If an esophagram cannot be performed, then an estimate of dysfunction should be based on clinical signs of regurgitation, gagging and throat-clearing. Often, we presume esophageal dysfunction in all dogs and place them on antacid (omeprazole or famotidine) and prokinetic medications (sildenafil or cisapride) prior to surgery and for life following surgery.

Upper Airway Examination

Laryngeal function should be noted on induction using a standard induction protocol, which includes the administration of doxapram HCl (1-2 mg/kg IV bolus) to enhance respiratory excursions. Alphaxalone and propofol are good induction agents. Ideally, all scopes should be recorded and archived offline to remain part of the patient’s medical record.

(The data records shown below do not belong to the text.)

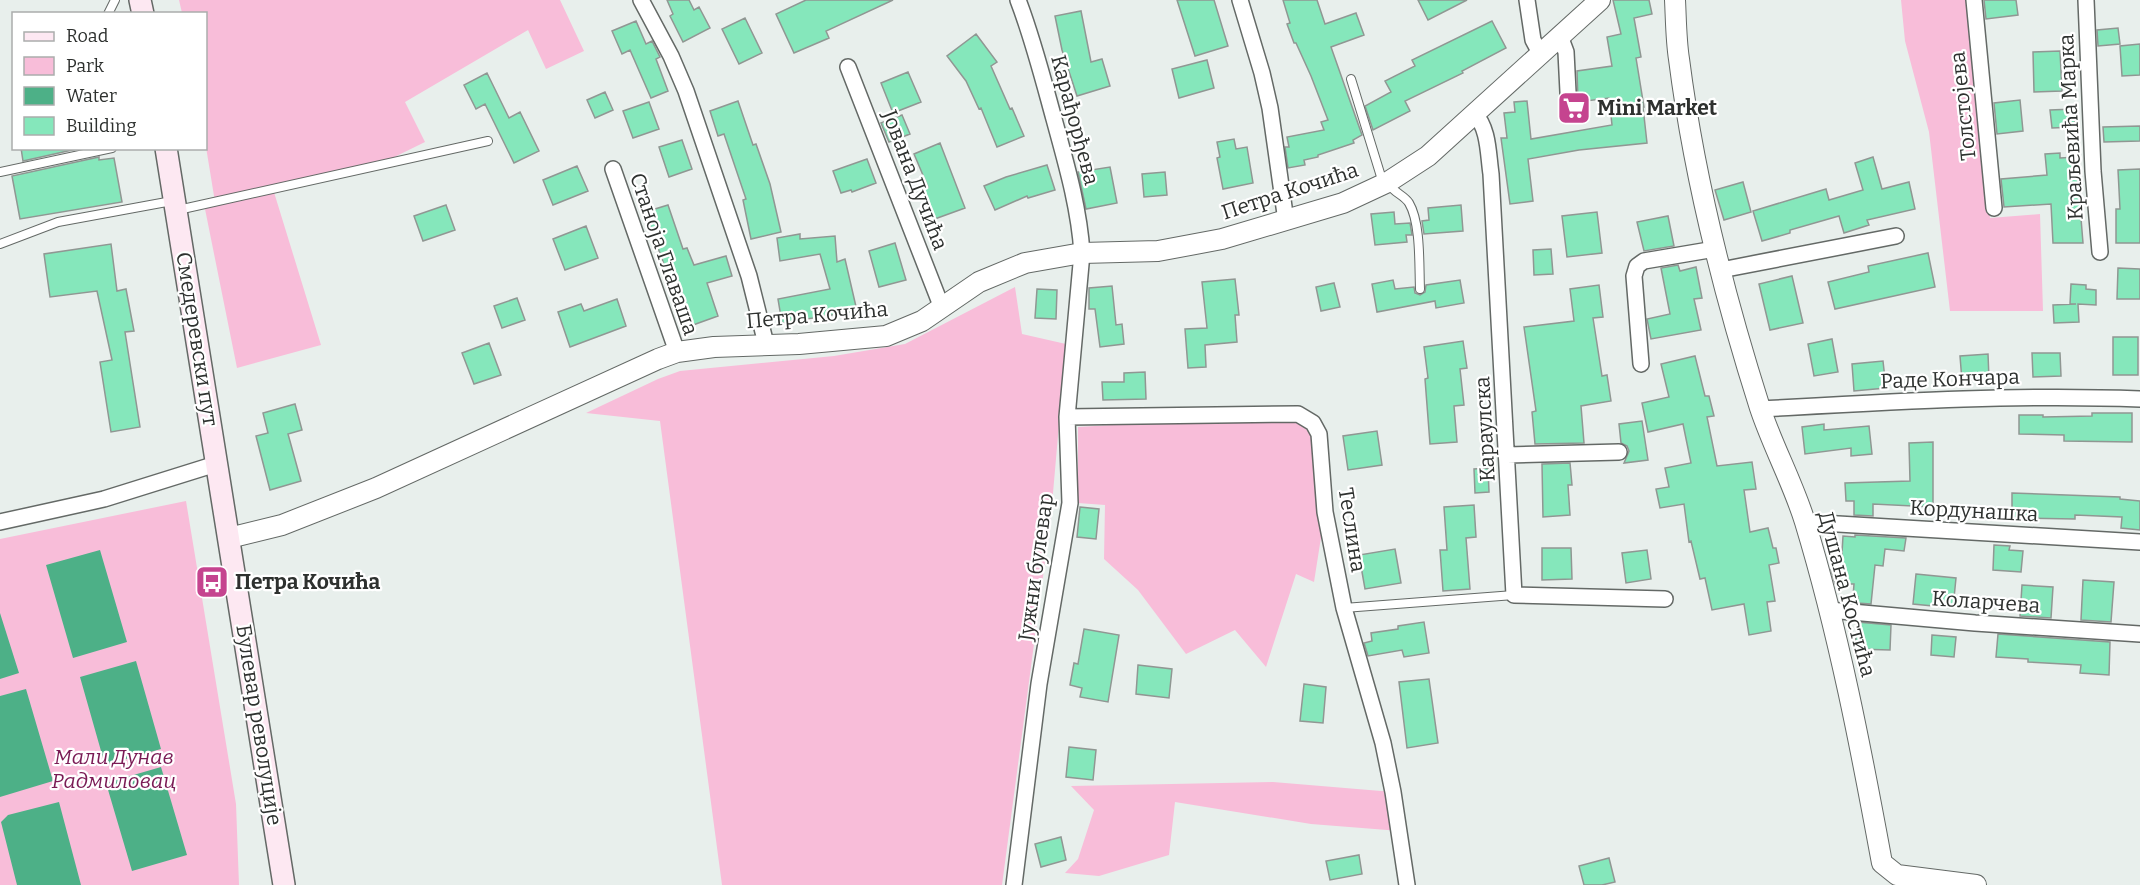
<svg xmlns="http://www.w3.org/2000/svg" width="2140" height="885" font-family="Bitter,serif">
	<rect width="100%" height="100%" fill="#e8efec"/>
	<path fill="#f8bdd9" d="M179,0H560L584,51L546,69L528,30L405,102L425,142L370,169L273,189L321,345L237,368L204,204L215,202L206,147V14L182,13Z
		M1901,0H1970L1990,218L2040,214L2043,311H1950L1929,132L1905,41Z
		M1015,287L1022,334L1066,344L1051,516L1002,885H722L660,421L586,413L658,379L680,371L834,356L905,344Z
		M1298,414L1313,423L1325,512L1314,582L1296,574L1266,667L1235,630L1186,654L1138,590L1104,559L1105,505L1078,503V427Z
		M186,501L236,804L239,885H0V539Z
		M1273,782L1393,792L1400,831L1311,824L1175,802L1169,855L1099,876L1065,873L1078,859L1094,810L1071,786Z"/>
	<path fill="#4db087" d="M100,550L127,642L73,658L46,565Z
		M0,613L19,673L0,679Z
		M136,661L161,749L105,765L80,677Z
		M26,689L53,781L0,797V696Z
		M161,767L187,855L132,871L106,783Z
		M59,802L81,885H17L1,822L8,815Z"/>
	<path fill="#85e7bb" stroke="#909793" stroke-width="1.5" d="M667,0H689L694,10L699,7L710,28L683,42L670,16L673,14Z
		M806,0H893L826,31L829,38L794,53L776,14Z
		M1177,0H1214L1228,46L1195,56Z
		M1283,0H1317L1325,24L1356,13L1364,35L1331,47L1362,135L1353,140L1354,143L1318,155V157L1304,160L1305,165L1288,168L1285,147H1289L1287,137L1324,130L1321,122L1328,120L1311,76L1296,43H1294L1287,24L1290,23Z
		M1418,0H1467L1428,20Z
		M1613,0H1649L1652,14L1634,18L1641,57L1636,58L1644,107H1643L1647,143L1579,150L1528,159L1533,201L1510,204L1501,138H1507L1504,113L1515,112L1514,102L1527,101L1531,139L1612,125L1609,98L1578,102L1577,71L1612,66L1607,37L1621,34Z
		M1984,0H2016L2018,15L1986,19Z
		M1081,11L1091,62L1102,59L1110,86L1077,96L1062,50L1055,16Z
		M745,18L762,53L739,64L722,29Z
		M636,21L646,44L652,41L660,57L656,59L668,91L651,98L630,50L622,54L612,31Z
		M1492,21L1506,48L1462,71L1463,73L1405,101L1410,111L1373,130L1365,106L1391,92L1385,81L1415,66L1412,60Z
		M2118,28L2120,44L2098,46L2097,30Z
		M976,34L997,62L991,66L1010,109L1012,108L1024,136L997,147L981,108L979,109L966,81L947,56Z
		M2140,44V75L2122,76L2120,46Z
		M2060,51L2062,91L2034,92L2033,52Z
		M1207,60L1214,88L1179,98L1172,69Z
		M908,72L921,102L893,113L881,83Z
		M487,73L509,118L520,112L539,151L514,163L485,104L476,109L464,85Z
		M605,92L613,110L595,118L587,100Z
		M2020,100L2023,131L1997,134L1994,103Z
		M738,101L753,145L756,144L770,184L781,232L751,239L743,200L746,199L724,134L718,136L710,111Z
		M649,102L659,129L633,138L623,111Z
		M2074,109L2075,127L2052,128L2050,110Z
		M902,115L910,134L889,142L881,123Z
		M2140,126V141L2104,142L2103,127Z
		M1234,139L1236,149L1247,147L1253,183L1223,189L1217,158L1220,157L1217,142Z
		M682,140L692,169L669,177L659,147Z
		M940,143L965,208L932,220L921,189L928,187L914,154Z
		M21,148H81L23,161Z
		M2060,153V158L2076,157L2083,243H2053L2051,204L2004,207L2001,179L2047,175L2045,154Z
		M99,157V160L114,158L122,202L20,219L12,176Z
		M1873,157L1882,189L1909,182L1915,209L1867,220L1869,225L1844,233L1839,216L1790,230V233L1762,241L1753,211L1826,189L1829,200L1863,190L1855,163Z
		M867,159L876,183L852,192L851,190L841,193L833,171Z
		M1047,165L1055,190L1028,198L1027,196L995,210L984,186L1006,177Z
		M577,166L588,191L553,205L543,180Z
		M1110,167L1117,203L1086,209L1078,172Z
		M2140,169V243H2116V209H2120L2118,170Z
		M1165,172L1167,195L1144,197L1142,174Z
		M1743,182L1751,212L1724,220L1715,190Z
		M446,205L455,230L423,241L414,216Z
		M668,205L683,249L687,248L694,265L726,256L732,276L707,283L718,316L693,325L677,278L670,281L645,212Z
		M1461,205L1463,231L1424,234L1422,221L1429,220L1428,208Z
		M1394,212L1395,224L1410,223L1412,235H1406L1407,242L1375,245L1371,214Z
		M1597,212L1602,253L1567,257L1562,216Z
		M1668,216L1674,246L1644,251L1637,222Z
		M586,226L598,258L565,270L553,239Z
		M800,234V239L835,236L837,262L845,259L857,311L782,323L778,299L830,289L820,254L780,261L777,238Z
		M895,243L906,280L879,287L869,251Z
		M111,244L117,291L126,289L134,331L125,332L140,427L111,432L100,362L112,360L97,291L50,297L44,254Z
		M1551,249L1553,274L1534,275L1533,250Z
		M1928,253L1935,287L1835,309L1828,282L1869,272L1868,266Z
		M1678,265L1680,271L1696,267L1702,298L1694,299L1701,330L1651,339L1647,319L1670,314L1661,268Z
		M2118,268L2140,269V299H2117Z
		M1792,276L1803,323L1770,330L1759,284Z
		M1235,279L1239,315H1235L1237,342L1205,345L1206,367L1188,368L1185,329L1207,328L1202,282Z
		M1393,280L1395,289L1414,287L1415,293L1420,295L1425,292L1426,285L1460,280L1464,303L1436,308L1435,301L1377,312L1372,284Z
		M1334,283L1340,307L1321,311L1316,287Z
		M2071,284L2086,285V289L2096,290V305L2078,304L2079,322L2054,323L2053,305L2076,304H2070Z
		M1599,285L1603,317L1593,318L1602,376L1607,375L1611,401L1581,406L1584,443L1535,444L1532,412L1536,411L1524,327L1574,321L1570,289Z
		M1112,286L1116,325L1122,324L1124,344L1100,347L1095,309H1089V288Z
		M1037,289L1057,290L1056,319L1035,318Z
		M517,298L525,320L502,328L494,306Z
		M617,299L626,326L570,347L558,312L581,304L584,311Z
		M2113,337H2138V375H2113Z
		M1832,339L1838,372L1814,376L1808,344Z
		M1463,341L1467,368L1460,369L1464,405L1454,406L1457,442L1430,444L1425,379L1428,378L1424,347Z
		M489,343L501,375L474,384L462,353Z
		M2032,353H2060L2061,376L2033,377Z
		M1988,354L1989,379L1962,381L1960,356Z
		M1695,356L1705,396H1709L1714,416L1707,417L1717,466L1752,462L1756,489L1744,490L1750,532L1768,528L1773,548H1776L1779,563L1769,565L1775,601L1767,602L1771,631L1749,635L1744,604L1712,610L1705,578L1700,579L1691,541L1689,542L1684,504L1660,508L1656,489L1669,487L1665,468L1691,463L1683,424L1648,432L1642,403L1669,397L1661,364Z
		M1883,361L1886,388L1854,391L1852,364Z
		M1145,372L1146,399L1103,400L1102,382H1124V373Z
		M295,404L302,430L288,434L301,481L270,490L256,436L268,433L263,413Z
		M2092,413H2132V442L2064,441V435L2019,434V415H2043V417L2092,416Z
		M1642,421L1648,460L1624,463L1629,451L1627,446L1621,443L1619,424Z
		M1824,424V430L1869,426L1872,454L1851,456V448L1805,454L1802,427Z
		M1377,431L1382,465L1348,470L1343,436Z
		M1933,442V507L1873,504V516L1854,515V501H1846L1845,483L1910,481L1909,443Z
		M1570,463L1572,485H1568L1570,515L1543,517L1542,464Z
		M1488,468L1489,492L1475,493L1474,469Z
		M2012,493L2120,497V499L2140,501V530L2121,528L2122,517L2075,515V519L2012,518Z
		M1474,505L1476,537L1466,538L1470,589L1443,591L1440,550H1447L1444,507Z
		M1080,507L1099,509L1096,539L1077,537Z
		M1855,535L1906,538L1904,551L1885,549L1883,566L1875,565L1871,604L1857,603L1858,597H1853L1854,584H1835L1831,570H1841L1843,536L1855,537Z
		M1994,545L2010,546L2009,550L2023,551L2021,572L1993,570Z
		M1542,548H1571L1572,579L1542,580Z
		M1395,549L1401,583L1365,589L1359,555Z
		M1647,550L1651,579L1626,583L1622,553Z
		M1916,574L1956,578L1953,608L1913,604Z
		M2083,580L2114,582L2111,622L2081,620Z
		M2022,585L2053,587L2051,618L2020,616Z
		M1424,622L1429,653L1404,657L1402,650L1368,656L1364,643L1372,641L1371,633L1398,629V626Z
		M1857,622L1891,625L1890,650L1855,649Z
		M1084,629L1119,635L1108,702L1080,697L1082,688L1070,685L1074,663L1078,664Z
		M1998,634L2110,642L2109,675L2080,673L2081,665L2028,662V659L1996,657Z
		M1932,635L1956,637L1954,657L1931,655Z
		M1138,665L1172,669L1169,698L1136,694Z
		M1429,679L1438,743L1407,748L1399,682Z
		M1304,684L1326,687L1323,723L1300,721Z
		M1069,747L1096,750L1093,780L1066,777Z
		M1061,837L1066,860L1041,867L1035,844Z
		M1359,855L1362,874L1330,880L1326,861Z
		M1609,858L1615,882L1602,885H1584L1579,866Z"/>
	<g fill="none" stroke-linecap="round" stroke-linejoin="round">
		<g stroke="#646966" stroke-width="10">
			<path id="service" d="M108,14L115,0
				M1351,79L1383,183
				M0,172L112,148
				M1389,184C1394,193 1404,195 1409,203C1421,223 1419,266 1420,289
				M178,210L488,141
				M0,244L58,222L172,201
				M1344,608L1514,595"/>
		</g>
		<g stroke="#646966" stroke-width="18">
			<path id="minor" d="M641,0L671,56L686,91L749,276L766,344
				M1240,0L1262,73L1270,108L1286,221
				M1527,0L1533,40L1540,53
				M1974,0L1994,208
				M2086,0L2093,171L2100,252
				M1558,37L1563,44L1566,52L1569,112
				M848,67L942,308
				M1474,113C1489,128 1488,154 1491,174L1514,595L1665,599
				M613,169L677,352
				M1721,270L1896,236
				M1641,364L1634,276L1637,266L1644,261L1715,249
				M1761,409C1887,402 2013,394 2140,399
				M1067,417L1298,414L1313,423L1319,434L1325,512L1344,608L1383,743L1393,792L1407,885
				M1507,455L1619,452
				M0,522L104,499L216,464
				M1805,522L2140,542
				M1829,610L1975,623L2140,634
				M1014,885L1039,684L1070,503L1067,417L1082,253C1079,207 1066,163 1054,119C1043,79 1033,39 1018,0"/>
		</g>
		<g stroke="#646966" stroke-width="22">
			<path id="tertiary" d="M1675,0C1676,19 1676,40 1679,59C1694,177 1724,295 1760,408C1773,447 1793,483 1805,522C1839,634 1861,749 1882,863L1897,875L1976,885
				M229,538L282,525L376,488L658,359L677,352L714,347L799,344L886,336L922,321L979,282L1025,263L1082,253L1158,251L1222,239L1343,203L1388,182L1428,156L1600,0"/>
		</g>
		<g stroke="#646966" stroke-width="24">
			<path id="secondary" d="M140,0L143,14
				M166,148L284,885"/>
		</g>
		<use href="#service" stroke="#fff" stroke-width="8"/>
		<use href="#minor" stroke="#fff" stroke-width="15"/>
		<use href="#tertiary" stroke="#fff" stroke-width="20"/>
		<use href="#secondary" stroke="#fde8f2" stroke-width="21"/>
	</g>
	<defs>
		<g id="supermarket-square" transform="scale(1.725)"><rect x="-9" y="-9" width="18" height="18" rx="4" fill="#c5448f" stroke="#fff"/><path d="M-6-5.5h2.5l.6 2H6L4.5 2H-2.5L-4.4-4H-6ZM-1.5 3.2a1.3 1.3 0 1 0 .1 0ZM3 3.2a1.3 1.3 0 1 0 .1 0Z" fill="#fff"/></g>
		<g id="bus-square" transform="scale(1.725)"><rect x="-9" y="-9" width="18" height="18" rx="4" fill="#c5448f" stroke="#fff"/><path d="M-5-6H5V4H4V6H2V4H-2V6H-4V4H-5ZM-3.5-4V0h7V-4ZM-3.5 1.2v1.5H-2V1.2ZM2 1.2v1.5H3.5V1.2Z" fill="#fff"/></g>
	</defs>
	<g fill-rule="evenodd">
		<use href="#supermarket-square" x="1574" y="108"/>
		<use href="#bus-square" x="212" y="582"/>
	</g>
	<g text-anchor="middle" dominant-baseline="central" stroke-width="4.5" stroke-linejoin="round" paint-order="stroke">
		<g font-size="21" fill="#2e312f" stroke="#fff">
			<text transform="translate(1963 106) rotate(-96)">Толстојева</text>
			<text transform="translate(1075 120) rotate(75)">Карађорђева</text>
			<text transform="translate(2071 127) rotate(-93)">Краљевића Марка</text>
			<text transform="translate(915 180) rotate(69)">Јована Дучића</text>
			<text transform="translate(1290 191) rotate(-18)">Петра Кочића</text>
			<text transform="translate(664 254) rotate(71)">Станоја Главаша</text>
			<text transform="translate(817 315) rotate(-5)">Петра Кочића</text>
			<text transform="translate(197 339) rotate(81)">Смедеревски пут</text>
			<text transform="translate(1950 379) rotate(-2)">Раде Кончара</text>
			<text transform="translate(1485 429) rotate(-93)">Караулска</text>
			<text transform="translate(1974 511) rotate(3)">Кордунашка</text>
			<text transform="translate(1352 530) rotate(81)">Теслина</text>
			<text transform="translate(1036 567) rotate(-82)">Јужни булевар</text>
			<text transform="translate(1847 594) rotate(75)">Душана Костића</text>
			<text transform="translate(1986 602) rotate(4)">Коларчева</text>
			<text transform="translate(259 725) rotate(81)">Булевар револуције</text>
		</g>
		<g font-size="21" font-weight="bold" fill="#2e312f" stroke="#fff" text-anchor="start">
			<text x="1597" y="108">Mini Market</text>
			<text x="235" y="582">Петра Кочића</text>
		</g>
		<g font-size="21" font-style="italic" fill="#7a1b55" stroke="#fff">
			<text x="114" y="757">Мали Дунав<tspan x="114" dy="24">Радмиловац</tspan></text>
		</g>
	</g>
	<rect x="12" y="12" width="195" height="138" fill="#ffffff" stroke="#abadac" stroke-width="1.5"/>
	<rect x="24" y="32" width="30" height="9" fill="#fde8f2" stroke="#abadac" stroke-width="1.5"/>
	<text x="66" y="42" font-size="18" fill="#2e312f">Road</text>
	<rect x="24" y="57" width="30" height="18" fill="#f8bdd9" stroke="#abadac" stroke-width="1.5"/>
	<text x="66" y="72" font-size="18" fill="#2e312f">Park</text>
	<rect x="24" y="87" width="30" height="18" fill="#4db087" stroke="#abadac" stroke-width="1.5"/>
	<text x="66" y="102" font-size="18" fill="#2e312f">Water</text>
	<rect x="24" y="117" width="30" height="18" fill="#85e7bb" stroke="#abadac" stroke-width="1.5"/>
	<text x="66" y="132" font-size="18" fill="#2e312f">Building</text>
</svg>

If an animal has hemiplegia and breathing is not severely compromised, then re-examination in 3 months is recommended (or earlier if owner requests, or summer is coming). In addition to laryngeal function, a complete upper airway examination should include a gag reflex, laryngeal sensitivity, epiglottic and hyoepiglottic assessment, palate assessment, piriform recesses, cuneiform and corniculate mucosal surfaces, vocal folds and ventricles.  If using a flexible scope, a retroflexed view will complete the exam. Very importantly the flaccidity/spasticity of the paralysis should be tested with a soft tipped probe, as thyroid carcinoma obliterating the rLNs will manifest as a spastic paralysis. (Laryngoscopy is also repeated immediately post-operatively to confirm adequate abduction).